Reading passage
——————

The Dr. Martin Luther King, Jr. Library has the distinction of being the only co-managed, city­academic library in the nation. Today's King Library is the result of an ambitious project designed to integrate services of the San José State University and San José Public Libraries into a seamless operation that would serve the information literacy and service needs of multiple communities. The marketing campaign that ran prior to the new library's opening has been widely hailed as one of the nation's best. Thomson Gale and Library Journal selected both San José State University Library (SJSU) and San José Public Library as dual recipients of their 2004 Library of the Year Award. This campaign also won more, including the 2004 Best of Silver Anvil Award from the Public Relations Society of America and a 2004 John Cotton Dana Library Public Relations Award.

This article will reveal the marketing efforts that took place behind the scenes, before the opening. It comes from conversations with two key players, Sharon Russell and Lorraine Oback, and from my own experience as a graduate research assistant at SJSU's Clark Library (1999—2001). Russell, now communications officer for the City of San José's Department of Public Works, was then program manager for the King Library and co-manager for the grand-opening campaign. Oback is the marketing communications director for the San José Public Library System. Russell worked as the lead, while Oback did communications and collateral development.

Once construction was completed in March 2003 and collections were moved in, library communications experts had significant marketing work to do to build toward the August 2003 public opening.

——————

Set task A
Transcribe the passage on the King Library's marketing campaign, starting with the words containing "Once construction was" and ending with "2003 public opening.".
The records are unrelated to the text about the King Library.

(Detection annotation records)
——————

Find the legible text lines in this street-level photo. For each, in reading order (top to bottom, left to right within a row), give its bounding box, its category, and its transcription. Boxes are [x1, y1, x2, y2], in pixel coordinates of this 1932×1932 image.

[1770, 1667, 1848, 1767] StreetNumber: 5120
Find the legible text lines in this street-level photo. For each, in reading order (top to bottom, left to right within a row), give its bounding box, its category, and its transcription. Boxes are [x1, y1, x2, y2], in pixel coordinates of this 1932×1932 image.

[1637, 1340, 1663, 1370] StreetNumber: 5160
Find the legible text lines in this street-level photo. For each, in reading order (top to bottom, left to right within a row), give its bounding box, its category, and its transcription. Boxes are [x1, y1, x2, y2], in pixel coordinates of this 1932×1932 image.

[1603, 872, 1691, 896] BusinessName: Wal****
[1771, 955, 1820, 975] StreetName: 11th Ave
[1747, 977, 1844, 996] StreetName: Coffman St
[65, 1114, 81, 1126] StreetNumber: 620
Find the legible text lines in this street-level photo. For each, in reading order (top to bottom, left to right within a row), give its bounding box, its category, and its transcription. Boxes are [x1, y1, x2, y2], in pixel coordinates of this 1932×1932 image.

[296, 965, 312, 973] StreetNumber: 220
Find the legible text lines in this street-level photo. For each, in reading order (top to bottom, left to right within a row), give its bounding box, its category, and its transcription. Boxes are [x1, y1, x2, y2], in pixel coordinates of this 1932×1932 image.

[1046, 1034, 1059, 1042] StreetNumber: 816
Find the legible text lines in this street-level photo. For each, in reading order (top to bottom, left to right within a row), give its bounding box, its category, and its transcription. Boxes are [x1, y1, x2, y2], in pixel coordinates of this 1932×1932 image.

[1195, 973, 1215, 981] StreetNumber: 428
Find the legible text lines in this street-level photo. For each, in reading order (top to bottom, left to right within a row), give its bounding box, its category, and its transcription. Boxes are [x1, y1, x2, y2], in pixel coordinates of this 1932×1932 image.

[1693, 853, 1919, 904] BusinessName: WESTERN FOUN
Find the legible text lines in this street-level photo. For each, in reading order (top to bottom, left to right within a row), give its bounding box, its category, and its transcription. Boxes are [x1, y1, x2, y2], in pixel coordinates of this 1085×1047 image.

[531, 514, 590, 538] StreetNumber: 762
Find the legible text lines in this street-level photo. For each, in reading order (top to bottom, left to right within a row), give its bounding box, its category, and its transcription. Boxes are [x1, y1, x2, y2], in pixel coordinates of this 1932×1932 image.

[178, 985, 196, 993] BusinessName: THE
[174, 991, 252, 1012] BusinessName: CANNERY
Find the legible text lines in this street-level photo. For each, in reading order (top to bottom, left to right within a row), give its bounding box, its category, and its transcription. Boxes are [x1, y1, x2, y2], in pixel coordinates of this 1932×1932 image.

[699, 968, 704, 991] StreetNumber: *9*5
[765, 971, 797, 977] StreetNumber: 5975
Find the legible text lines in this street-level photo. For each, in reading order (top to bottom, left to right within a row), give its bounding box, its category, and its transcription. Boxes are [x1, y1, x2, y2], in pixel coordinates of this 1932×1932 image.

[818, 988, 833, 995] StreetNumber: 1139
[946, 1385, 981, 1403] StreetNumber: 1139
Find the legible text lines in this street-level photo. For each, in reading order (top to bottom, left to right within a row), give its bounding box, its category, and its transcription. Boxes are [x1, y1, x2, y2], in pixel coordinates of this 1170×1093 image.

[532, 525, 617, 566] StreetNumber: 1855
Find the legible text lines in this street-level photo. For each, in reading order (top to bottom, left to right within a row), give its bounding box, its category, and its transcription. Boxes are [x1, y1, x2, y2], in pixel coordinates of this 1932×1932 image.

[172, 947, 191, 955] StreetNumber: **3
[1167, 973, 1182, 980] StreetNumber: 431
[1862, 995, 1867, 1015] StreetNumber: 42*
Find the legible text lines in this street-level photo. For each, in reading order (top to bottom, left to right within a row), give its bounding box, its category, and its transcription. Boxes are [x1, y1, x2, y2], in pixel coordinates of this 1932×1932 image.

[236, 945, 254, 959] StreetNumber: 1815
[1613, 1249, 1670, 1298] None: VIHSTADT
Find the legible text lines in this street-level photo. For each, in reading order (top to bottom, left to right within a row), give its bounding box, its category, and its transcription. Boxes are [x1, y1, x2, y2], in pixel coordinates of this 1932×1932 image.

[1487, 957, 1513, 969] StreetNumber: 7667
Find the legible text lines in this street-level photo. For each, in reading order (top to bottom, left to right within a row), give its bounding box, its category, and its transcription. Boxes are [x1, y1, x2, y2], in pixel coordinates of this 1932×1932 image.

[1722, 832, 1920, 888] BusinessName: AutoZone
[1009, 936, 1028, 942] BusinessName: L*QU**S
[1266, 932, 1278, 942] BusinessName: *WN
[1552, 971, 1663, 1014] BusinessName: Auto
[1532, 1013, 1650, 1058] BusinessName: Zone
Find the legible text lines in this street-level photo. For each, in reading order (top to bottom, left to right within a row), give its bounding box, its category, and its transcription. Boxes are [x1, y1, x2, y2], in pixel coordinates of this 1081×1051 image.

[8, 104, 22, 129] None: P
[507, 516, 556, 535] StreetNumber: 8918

——————

Set task B
Reproduce word for word the part of the records that runs from their start through the line containing "[65, 1114, 81, 1126] StreetNumber: 620".

Final answer A
Once construction was completed in March 2003 and collections were moved in, library communications experts had significant marketing work to do to build toward the August 2003 public opening.

Final answer B
Find the legible text lines in this street-level photo. For each, in reading order (top to bottom, left to right within a row), give its bounding box, its category, and its transcription. Boxes are [x1, y1, x2, y2], in pixel coordinates of this 1932×1932 image.

[1770, 1667, 1848, 1767] StreetNumber: 5120
Find the legible text lines in this street-level photo. For each, in reading order (top to bottom, left to right within a row), give its bounding box, its category, and its transcription. Boxes are [x1, y1, x2, y2], in pixel coordinates of this 1932×1932 image.

[1637, 1340, 1663, 1370] StreetNumber: 5160
Find the legible text lines in this street-level photo. For each, in reading order (top to bottom, left to right within a row), give its bounding box, its category, and its transcription. Boxes are [x1, y1, x2, y2], in pixel coordinates of this 1932×1932 image.

[1603, 872, 1691, 896] BusinessName: Wal****
[1771, 955, 1820, 975] StreetName: 11th Ave
[1747, 977, 1844, 996] StreetName: Coffman St
[65, 1114, 81, 1126] StreetNumber: 620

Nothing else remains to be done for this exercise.